Figure 4. Competitive OsGRF4-OsGIF1-SLR1 interactions coordinate NH₄⁺ uptake and assimilation.

a, ¹⁵NH₄⁺ uptake rates in 4-week-old plants treated with 100 μM GA₃ and/or 2 μM paclobutrazol (PAC). Data shown as mean ± s.e.m. (n = 9). b, Root mRNA abundance relative to the level in NJ6-sd1 plants (set to one). c, Extent of ChIP-PCR OsGRF4-mediated enrichment (relative to input) of GCGG-containing promoter fragments from OsAMT1.1 (fragment 5) and OsGS1.2 (fragment 2) (shown in Fig. 3i). Data (b, c) shown as mean ± s.e.m. (n = 3). d, BiFC assays. Scale bar, 60 μm. e, Co-IP experiments. f, FRET images. Scale bar, 200 μm. g, Mean N-FRET data for OsGIF1-CFP and OsGRF4-YFP channels. h, EMSA assays. The pictures represent one of the three experiments performed independently with similar results (d-f, h). i, Transactivation assays. The LUC/REN activity obtained from co-transfection with an empty effector construct and indicated reporter constructs was set to one. Data (g, h) shown as mean ± s.e.m. (n = 6). Different letters denote significant differences (P < 0.05; panels a-c, g and i; Duncan's multiple range test).

Figure 5. Elevated OsGRF4 abundance increases grain yield and NUE of rice and wheat GRVs without increasing mature plant height.

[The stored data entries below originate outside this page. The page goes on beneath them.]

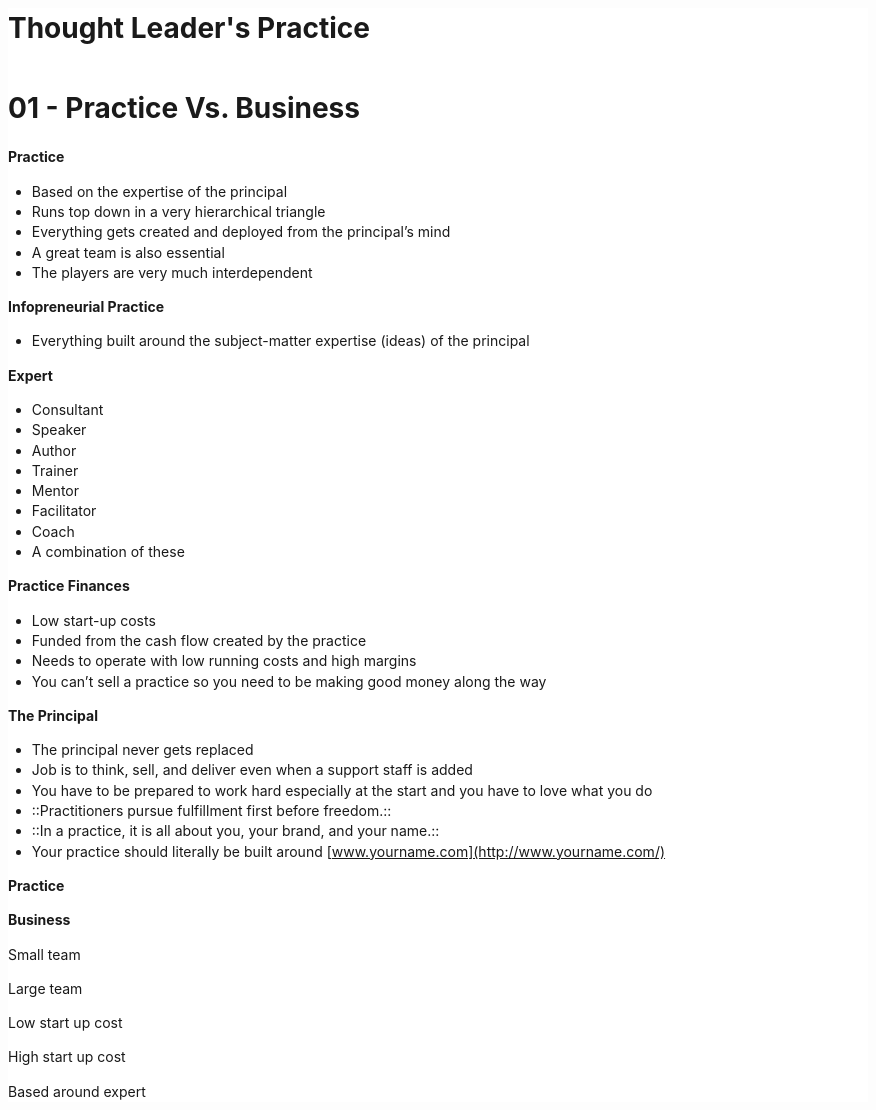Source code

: # Thought Leader's Practice

# 01 - Practice Vs. Business

**Practice**

- Based on the expertise of the principal
- Runs top down in a very hierarchical triangle
- Everything gets created and deployed from the principal’s mind
- A great team is also essential
- The players are very much interdependent

**Infopreneurial Practice**

- Everything built around the subject-matter expertise (ideas) of the principal

**Expert**

- Consultant
- Speaker
- Author
- Trainer
- Mentor
- Facilitator
- Coach
- A combination of these

**Practice Finances**

- Low start-up costs
- Funded from the cash flow created by the practice
- Needs to operate with low running costs and high margins
- You can’t sell a practice so you need to be making good money along the way

**The Principal**

- The principal never gets replaced
- Job is to think, sell, and deliver even when a support staff is added
- You have to be prepared to work hard especially at the start and you have to love what you do
- ::Practitioners pursue fulfillment first before freedom.::
- ::In a practice, it is all about you, your brand, and your name.::
- Your practice should literally be built around [www.yourname.com](http://www.yourname.com/)

**Practice**

**Business**

Small team

Large team

Low start up cost

High start up cost

Based around expert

a, Appearance of mature plants. Scale bar, 15 cm. b, Plant height. c, Grain yield. Data shown as mean ± s.e.m. of six plots (each plot contained 220 plants) per line per N level. d, e, N distribution per plant (d) and ratio (%; e) of plants shown in b. ** P < 0.05, 9311-OsGRF4^ngr2 compared with 9311 by two-sided Student’s t-test (panels d and e). f, C:N ratio of plants shown in b. Data (b, d-f) shown as mean ± s.e.m. (n = 30). g, Mature wheat plant morphology. Scale bar, 15 cm. h, Cross section of the uppermost internode of (left) KN199 and (right) KN199 p35S::OsGRF4^ngr2-GFP wheat plants. Scale bar, 2 mm. i, Spike length. Scale bar, 5 cm. The pictures represent one of the three experiments performed independently with similar results (panels a, g-i). j, Biomass accumulation. Data shown as mean ± s.e.m. (n = 12). k, ¹⁵NO₃^- uptake rate. l, N distribution. Data (k, l) shown as mean ± s.e.m. (n = 9). ** P < 0.05, KN199 p35S::OsGRF4^ngr2-GFP compared with KN199 by two-sided Student’s t-test. m, N concentrations. Data shown as mean ± s.e.m. (n = 20). n, Grain yield. o, Grain number. Data (n, o) shown as mean ± s.e.m. (n = 30). p, Harvest index. Data shown as mean ± s.e.m. (n = 6). A two-sided Student’s t-test was used to generate the P values (panels f, j-k and m-p). q, Overall grain yield. Data shown as mean ± s.e.m. (n = 60). Different letters denote significant differences (P < 0.05; panels b, c and q; Duncan's multiple range test).